After her mother’s death, Michelle admits that she was “very confused”. Written mere months after her mother’s passing, the themes of loss and grief set the narrative of Psychopomp. “I found it difficult to understand what this confusion meant. Psychopomp was written a year and a half ago, and I spent a year touring and talking about it. I had kids coming up to me after the show telling me: ‘This meant so much to me, I lost my mum a year ago, or three years ago, or I have a friend going through chemo right now. This has really helped me.’”

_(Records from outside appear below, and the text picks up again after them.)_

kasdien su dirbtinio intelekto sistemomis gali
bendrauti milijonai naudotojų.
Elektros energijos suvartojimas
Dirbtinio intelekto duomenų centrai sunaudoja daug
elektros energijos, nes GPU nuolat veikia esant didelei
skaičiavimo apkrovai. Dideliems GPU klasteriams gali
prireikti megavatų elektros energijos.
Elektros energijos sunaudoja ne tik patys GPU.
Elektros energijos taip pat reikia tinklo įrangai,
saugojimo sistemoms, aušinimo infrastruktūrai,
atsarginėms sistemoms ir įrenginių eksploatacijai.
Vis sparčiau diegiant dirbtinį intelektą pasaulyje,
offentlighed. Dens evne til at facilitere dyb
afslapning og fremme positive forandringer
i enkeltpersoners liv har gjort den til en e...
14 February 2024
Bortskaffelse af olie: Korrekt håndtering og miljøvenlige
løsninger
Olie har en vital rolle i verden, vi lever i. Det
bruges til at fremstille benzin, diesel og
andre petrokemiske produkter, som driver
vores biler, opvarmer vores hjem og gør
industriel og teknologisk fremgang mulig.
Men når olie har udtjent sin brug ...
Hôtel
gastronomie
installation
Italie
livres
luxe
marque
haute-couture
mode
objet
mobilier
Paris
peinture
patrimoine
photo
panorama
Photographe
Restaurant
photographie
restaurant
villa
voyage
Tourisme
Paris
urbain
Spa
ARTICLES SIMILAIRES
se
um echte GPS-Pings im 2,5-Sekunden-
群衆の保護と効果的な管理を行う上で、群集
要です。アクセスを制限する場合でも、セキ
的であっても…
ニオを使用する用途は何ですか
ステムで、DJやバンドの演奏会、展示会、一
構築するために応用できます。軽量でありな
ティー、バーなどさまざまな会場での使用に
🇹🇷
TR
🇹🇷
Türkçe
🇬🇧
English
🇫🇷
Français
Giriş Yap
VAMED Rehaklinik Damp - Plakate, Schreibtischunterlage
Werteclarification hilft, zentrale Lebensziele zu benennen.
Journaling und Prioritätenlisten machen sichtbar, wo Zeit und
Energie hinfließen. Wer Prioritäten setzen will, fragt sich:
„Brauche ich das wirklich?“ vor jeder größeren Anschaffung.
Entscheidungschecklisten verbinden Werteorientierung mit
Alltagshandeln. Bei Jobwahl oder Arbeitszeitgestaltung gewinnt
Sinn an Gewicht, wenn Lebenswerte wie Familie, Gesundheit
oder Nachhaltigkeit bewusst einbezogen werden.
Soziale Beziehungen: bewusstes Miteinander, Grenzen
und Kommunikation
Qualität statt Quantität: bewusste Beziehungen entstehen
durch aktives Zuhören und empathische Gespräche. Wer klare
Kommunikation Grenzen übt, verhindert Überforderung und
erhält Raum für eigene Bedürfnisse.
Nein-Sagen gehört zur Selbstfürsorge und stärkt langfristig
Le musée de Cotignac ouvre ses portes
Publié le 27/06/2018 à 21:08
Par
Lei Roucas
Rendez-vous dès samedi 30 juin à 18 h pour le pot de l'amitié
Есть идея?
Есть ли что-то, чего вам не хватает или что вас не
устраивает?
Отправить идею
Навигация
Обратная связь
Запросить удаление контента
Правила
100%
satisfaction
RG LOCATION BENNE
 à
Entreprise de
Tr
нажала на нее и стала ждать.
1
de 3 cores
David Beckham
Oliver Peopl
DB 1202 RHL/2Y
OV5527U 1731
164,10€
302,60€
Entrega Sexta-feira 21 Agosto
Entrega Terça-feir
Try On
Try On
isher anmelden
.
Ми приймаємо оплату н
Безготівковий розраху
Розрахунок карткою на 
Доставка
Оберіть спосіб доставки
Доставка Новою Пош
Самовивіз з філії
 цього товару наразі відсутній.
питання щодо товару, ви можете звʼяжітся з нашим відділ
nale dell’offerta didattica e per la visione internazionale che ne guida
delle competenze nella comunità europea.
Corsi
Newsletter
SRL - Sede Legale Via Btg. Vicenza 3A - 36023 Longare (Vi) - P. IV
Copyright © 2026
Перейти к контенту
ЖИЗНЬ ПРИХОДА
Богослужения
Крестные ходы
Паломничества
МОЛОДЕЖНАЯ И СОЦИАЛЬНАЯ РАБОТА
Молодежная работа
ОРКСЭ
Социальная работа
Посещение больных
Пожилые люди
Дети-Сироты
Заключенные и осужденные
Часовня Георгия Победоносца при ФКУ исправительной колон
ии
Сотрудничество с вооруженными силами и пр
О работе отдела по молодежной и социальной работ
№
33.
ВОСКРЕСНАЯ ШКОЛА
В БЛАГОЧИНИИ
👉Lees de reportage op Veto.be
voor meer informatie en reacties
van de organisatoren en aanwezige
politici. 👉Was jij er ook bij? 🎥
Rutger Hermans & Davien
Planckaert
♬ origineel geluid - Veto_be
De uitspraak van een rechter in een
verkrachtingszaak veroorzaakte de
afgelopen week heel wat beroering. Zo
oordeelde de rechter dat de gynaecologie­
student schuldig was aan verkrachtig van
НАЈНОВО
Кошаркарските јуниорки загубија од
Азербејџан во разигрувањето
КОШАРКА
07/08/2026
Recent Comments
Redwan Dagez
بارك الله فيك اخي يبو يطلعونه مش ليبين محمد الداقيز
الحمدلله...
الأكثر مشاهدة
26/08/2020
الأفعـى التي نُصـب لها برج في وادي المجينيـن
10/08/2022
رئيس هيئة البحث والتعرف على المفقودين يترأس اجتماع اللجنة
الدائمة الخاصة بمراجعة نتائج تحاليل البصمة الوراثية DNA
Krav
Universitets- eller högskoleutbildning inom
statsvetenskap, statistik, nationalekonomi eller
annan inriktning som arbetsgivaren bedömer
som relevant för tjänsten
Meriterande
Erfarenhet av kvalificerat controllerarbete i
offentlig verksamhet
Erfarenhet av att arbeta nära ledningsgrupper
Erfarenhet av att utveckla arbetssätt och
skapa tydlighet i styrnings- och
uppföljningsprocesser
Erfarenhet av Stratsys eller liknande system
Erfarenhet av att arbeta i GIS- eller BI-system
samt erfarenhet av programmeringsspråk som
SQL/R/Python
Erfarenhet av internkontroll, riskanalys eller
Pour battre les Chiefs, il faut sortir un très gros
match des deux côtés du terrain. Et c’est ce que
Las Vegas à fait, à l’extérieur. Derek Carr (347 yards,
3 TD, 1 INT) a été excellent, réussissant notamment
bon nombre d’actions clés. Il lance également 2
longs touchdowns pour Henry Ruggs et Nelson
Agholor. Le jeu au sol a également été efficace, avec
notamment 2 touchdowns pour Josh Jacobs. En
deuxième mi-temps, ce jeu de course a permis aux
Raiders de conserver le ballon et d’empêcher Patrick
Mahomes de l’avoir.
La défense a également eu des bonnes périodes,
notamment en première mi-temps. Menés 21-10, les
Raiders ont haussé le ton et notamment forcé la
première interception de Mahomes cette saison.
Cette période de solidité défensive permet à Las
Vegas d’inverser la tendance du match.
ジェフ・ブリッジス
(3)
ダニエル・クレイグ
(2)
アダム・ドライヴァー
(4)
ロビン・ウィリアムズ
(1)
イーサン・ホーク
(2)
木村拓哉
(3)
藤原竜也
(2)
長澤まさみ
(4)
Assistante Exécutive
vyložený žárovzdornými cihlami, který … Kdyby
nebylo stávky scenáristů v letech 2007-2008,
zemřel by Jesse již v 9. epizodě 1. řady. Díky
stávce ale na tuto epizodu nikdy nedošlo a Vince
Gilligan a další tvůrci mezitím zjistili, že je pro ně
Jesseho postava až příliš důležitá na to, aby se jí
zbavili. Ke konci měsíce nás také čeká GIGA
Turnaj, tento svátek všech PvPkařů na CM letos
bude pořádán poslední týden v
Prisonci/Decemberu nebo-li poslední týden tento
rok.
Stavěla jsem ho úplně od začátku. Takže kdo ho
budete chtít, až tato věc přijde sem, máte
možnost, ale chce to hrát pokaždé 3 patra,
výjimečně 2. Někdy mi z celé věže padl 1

Michelle’s music is a story of personal growth, and how she deals with extreme trauma – emotionally, physically, spiritually. Today, we’re sitting in a beer garden in Shoreditch, on day two of Michelle’s UK and European press tour. It’s a sweltering May afternoon – with the temperature in the high 20s – and Michelle, dressed head-to-toe in black and wearing large shades, looks the image of a dark, gothic fairy. “I still have days where I don’t understand why my mother had to die,” she says. “I wish I could unsee a lot of things. The biggest trauma is when you’re the primary carer of someone you love and you slowly see that person’s body deteriorate in front of you. Sometimes, I relive moments very violently. It’s very hard to live with. I don’t hear people talking about that kind of trauma.”

Psychopomp is a record made as catharsis; it weaves love and loss, devastation and devotion, and recalls the glistening shoegaze pop of Waxahatchee and Yumi Zouma. Her solo effort is a departure from her previous work in the indie-rock, punk-influenced band, Little Big League. Due out next month, Michelle’s next record, Soft Sounds From Another Planet, draws on the same core of songwriting inspiration as her first album – her mother. While Psychopomp explores the death of her mother, Soft Sounds examines the immediate aftermath of that trauma – where the grief has gone and in its place is a desire to get closer to her mother by rediscovering her cultural roots.”